* [Description of the task] From the line with "[105,451,136,464] Set -> (220, 551) none" to the line with "[948,327,981,340] [78,350,117,364] Here", output every line below exactly, both ends included. Skip the pictures.

═══ Supplied data ═══

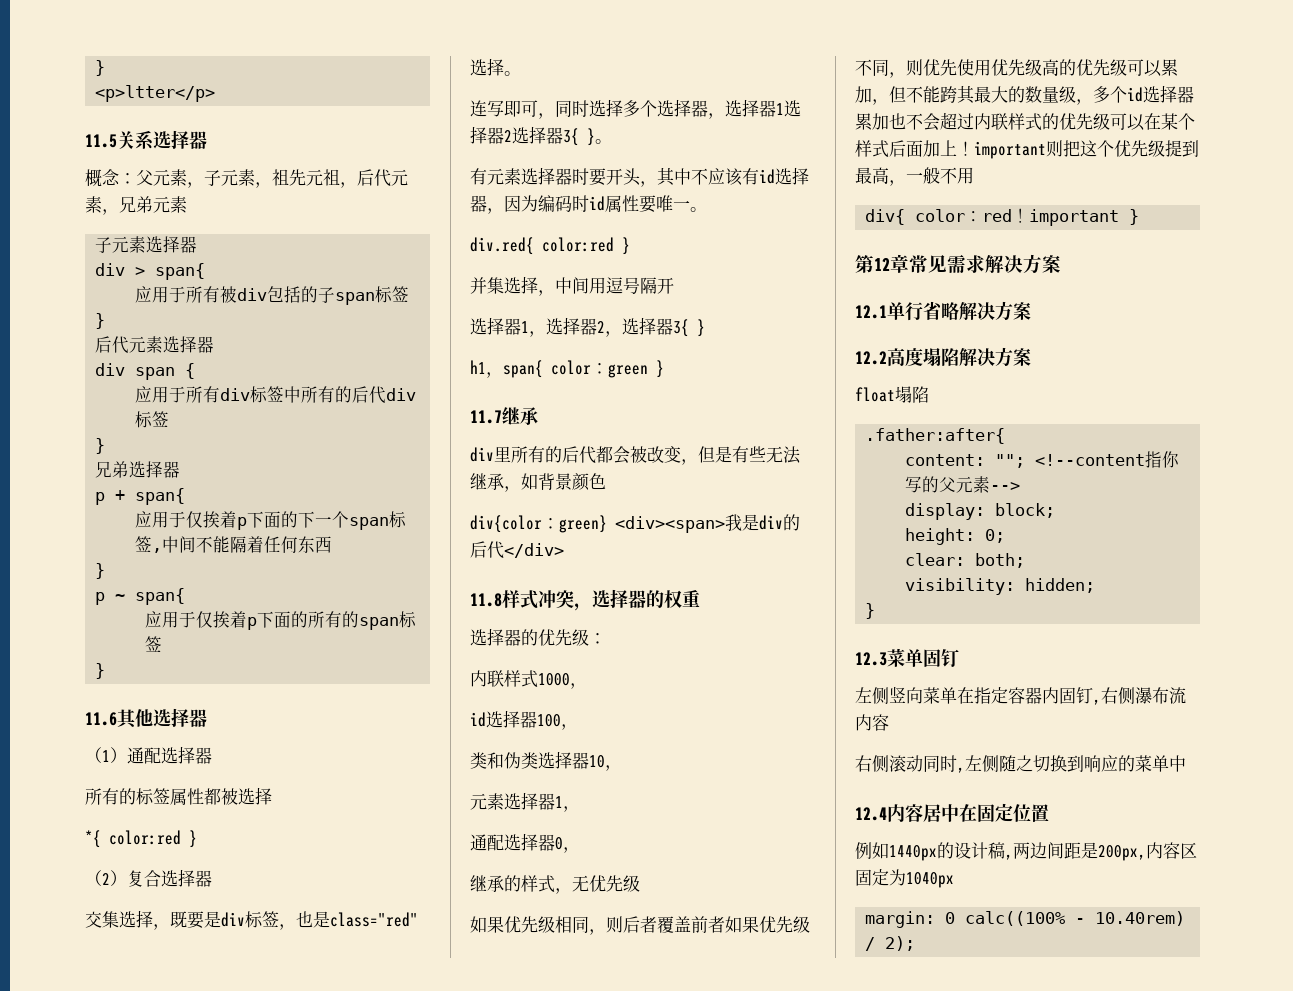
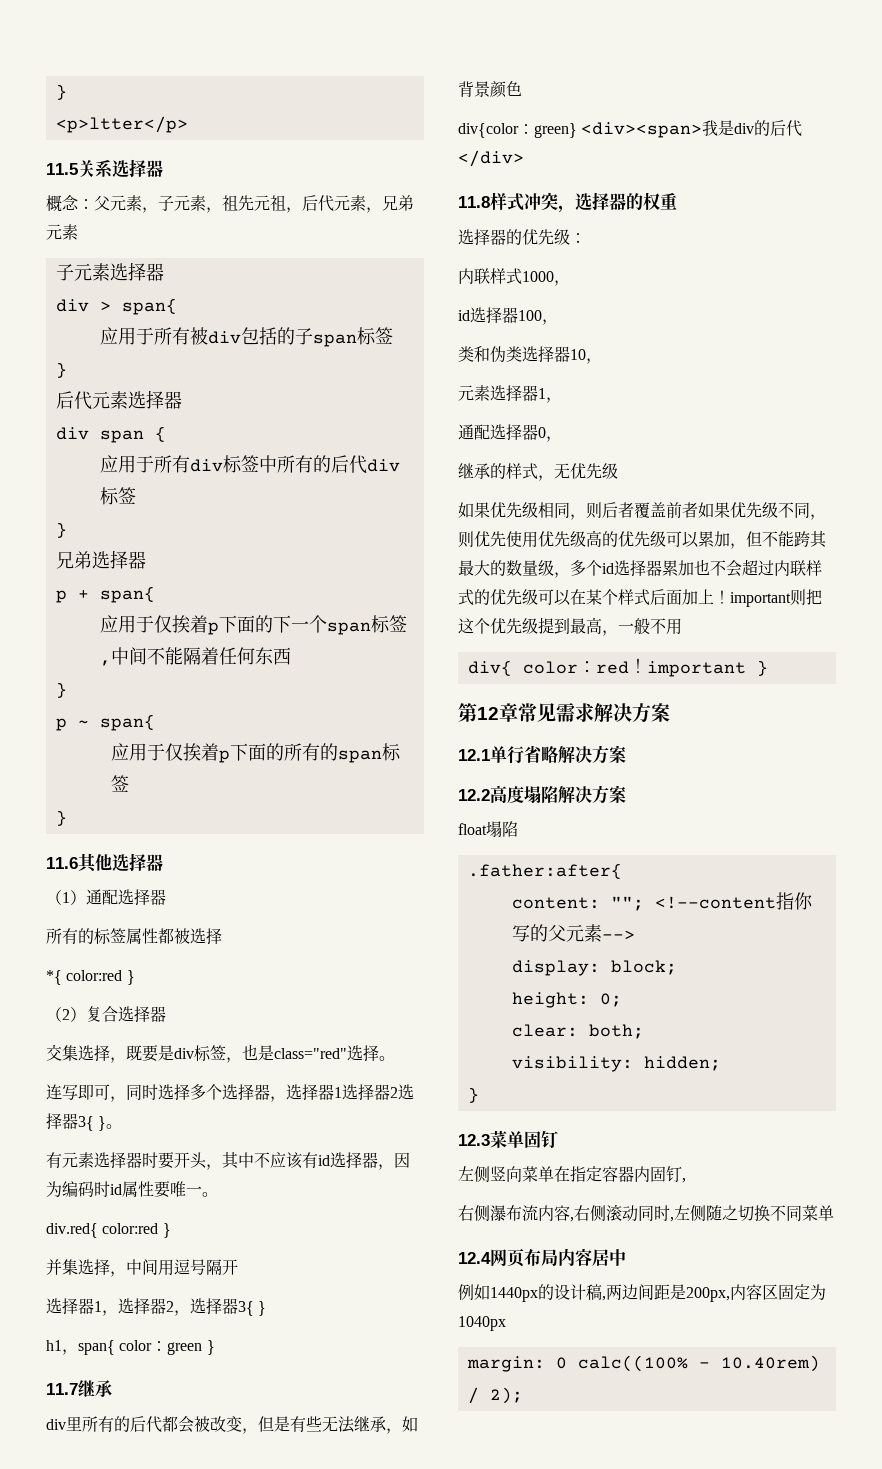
(1101, 702) none -> (686, 1180) //
(889, 722) // -> [570,1217,574,1222] ,
[1067,755,1186,772] 到响应的菜单中 -> [770,1205,834,1221] 不同菜单
(887, 814) none -> [490,1248,558,1267] 网页布局
[959,803,1049,822] 在固定位置 -> (626, 1257) none

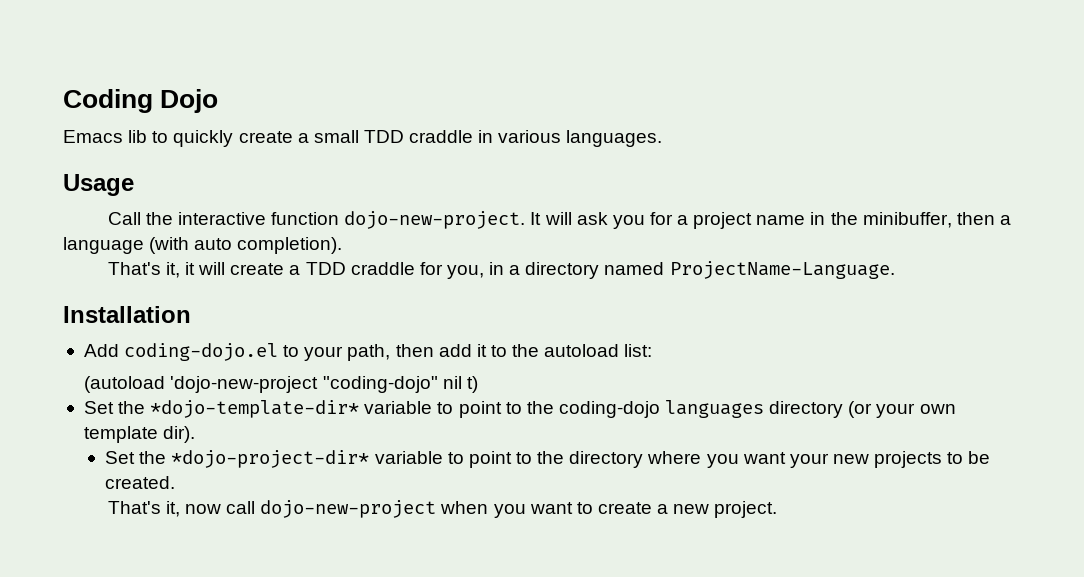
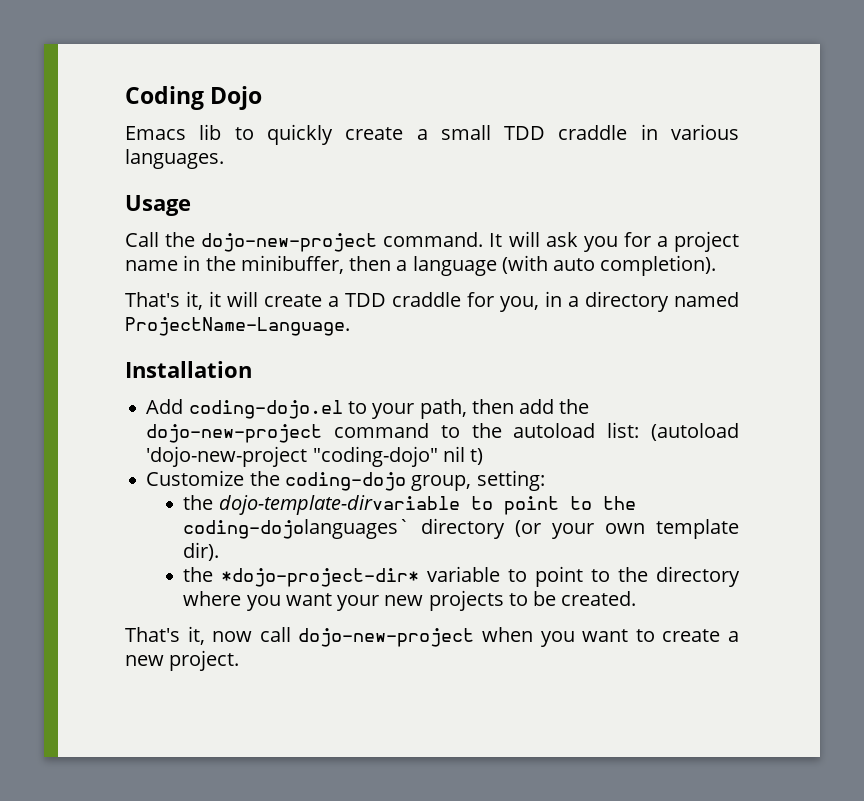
[177,211,526,229] interactive function dojo-new-project. -> [201,232,484,252] dojo-new-project command.
[476,344,487,357] it -> [559,399,590,414] [146,423,430,443] the dojo-new-project command
(653, 350) // -> (640, 430) none
[83,400,765,418] Set the *dojo-template-dir* variable to point to the coding-dojo languages -> [146,470,545,491] [183,495,636,515] [183,519,411,539] Customize the coding-dojo group, setting: // the dojo-template-dirvariable to point to the coding-dojolanguages`
[105,451,136,464] Set -> (220, 551) none

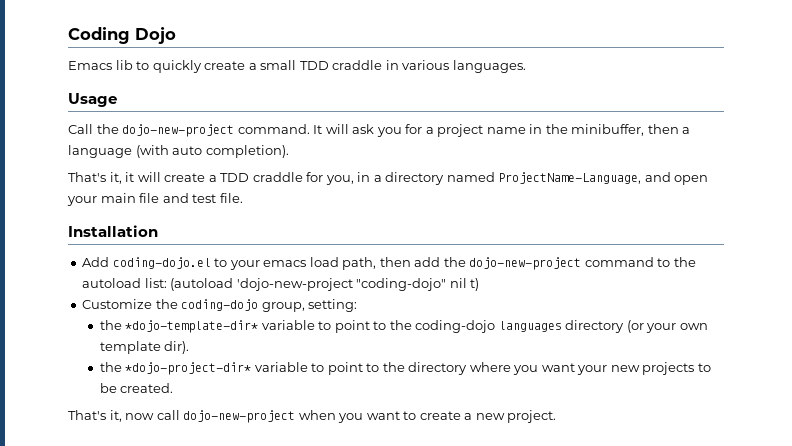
[125,317,350,336] ProjectName-Language. -> [498,172,709,185] [67,193,243,206] ProjectName-Language, and open your main file and test file.
(415, 411) none -> [263,257,339,267] emacs load
[218,495,636,515] [183,519,411,539] dojo-template-dirvariable to point to the coding-dojolanguages` -> [125,320,562,333] *dojo-template-dir* variable to point to the coding-dojo languages

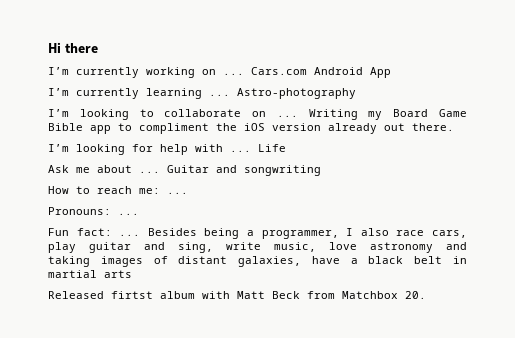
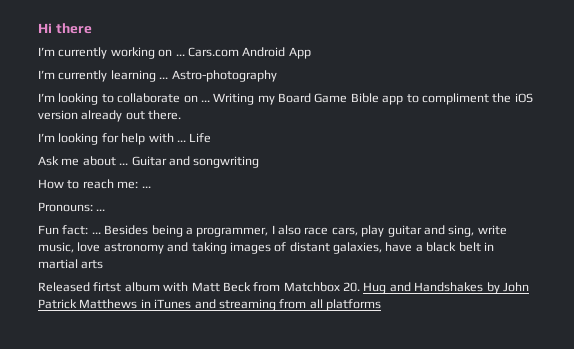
(426, 295) none -> [363,282,529,294] [38,299,381,311] Hug and Handshakes by John Patrick Matthews in iTunes and streaming from all platforms

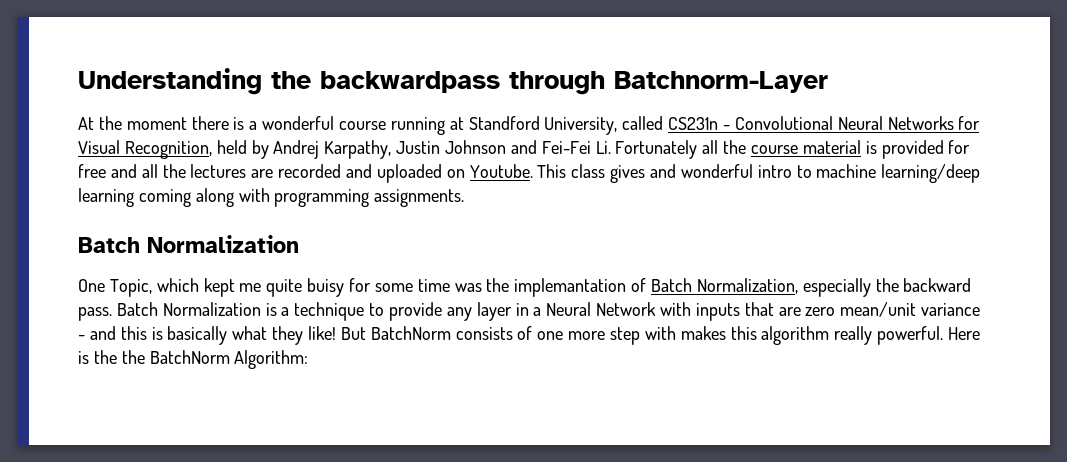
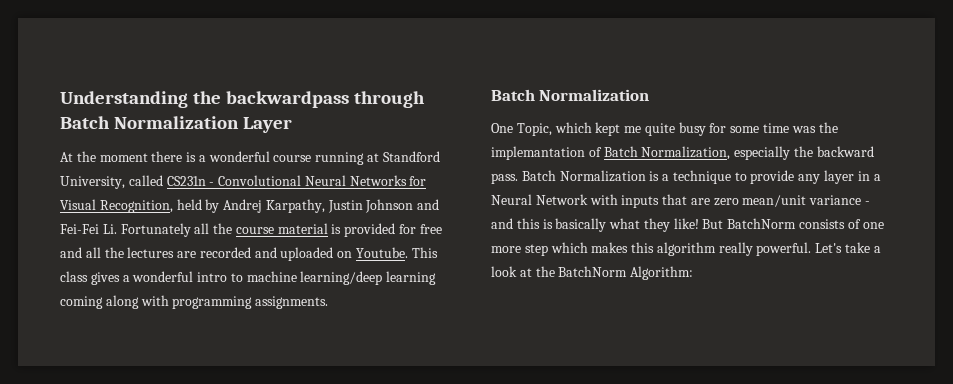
[614,71,828,93] Batchnorm-Layer -> [60,116,293,133] Batch Normalization Layer
[650,164,677,178] and -> [122,275,130,282] a
[307,278,345,297] buisy -> [678,122,706,136] busy
[644,326,676,340] with -> [550,242,588,253] which
[948,327,981,340] [78,350,117,364] Here is the -> [815,242,881,253] [491,266,532,277] Let's take a look at

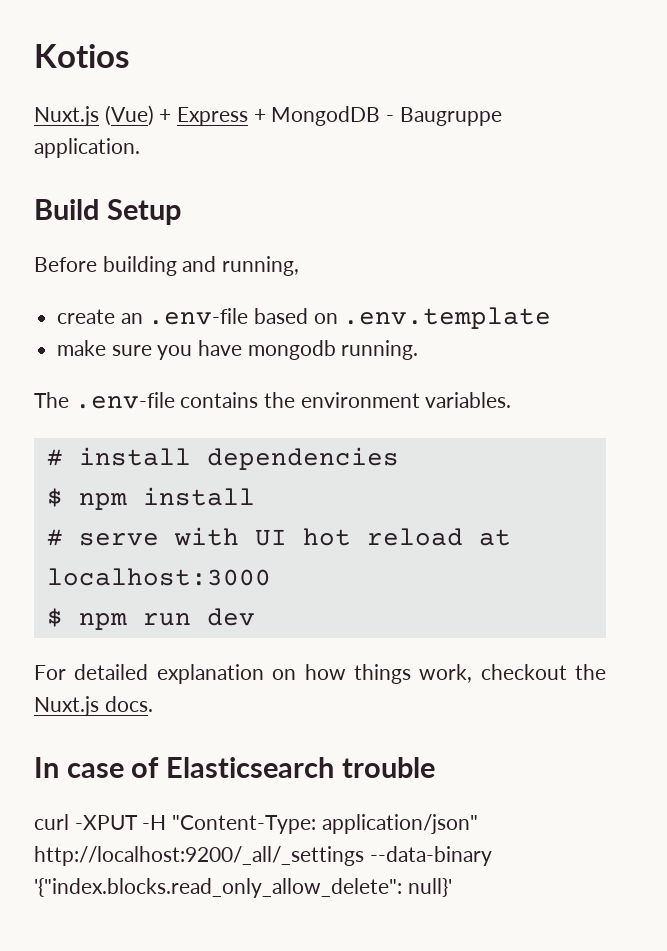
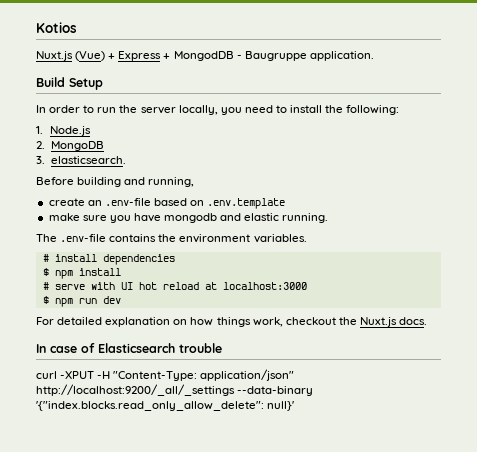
(181, 212) none -> [36,105,400,115] [36,126,92,136] [36,141,104,151] [36,156,126,164] // In order to run the server locally, you need to install the following: // 1. Node.js // 2. MongoDB // 3. elasticsearch.
(336, 350) none -> [220,213,280,221] and elastic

═══

* [Worked solution]
[105,451,136,464] Set -> (220, 551) none

[125,317,350,336] ProjectName-Language. -> [498,172,709,185] [67,193,243,206] ProjectName-Language, and open your main file and test file.
(415, 411) none -> [263,257,339,267] emacs load
[218,495,636,515] [183,519,411,539] dojo-template-dirvariable to point to the coding-dojolanguages` -> [125,320,562,333] *dojo-template-dir* variable to point to the coding-dojo languages

(426, 295) none -> [363,282,529,294] [38,299,381,311] Hug and Handshakes by John Patrick Matthews in iTunes and streaming from all platforms

[614,71,828,93] Batchnorm-Layer -> [60,116,293,133] Batch Normalization Layer
[650,164,677,178] and -> [122,275,130,282] a
[307,278,345,297] buisy -> [678,122,706,136] busy
[644,326,676,340] with -> [550,242,588,253] which
[948,327,981,340] [78,350,117,364] Here is the -> [815,242,881,253] [491,266,532,277] Let's take a look at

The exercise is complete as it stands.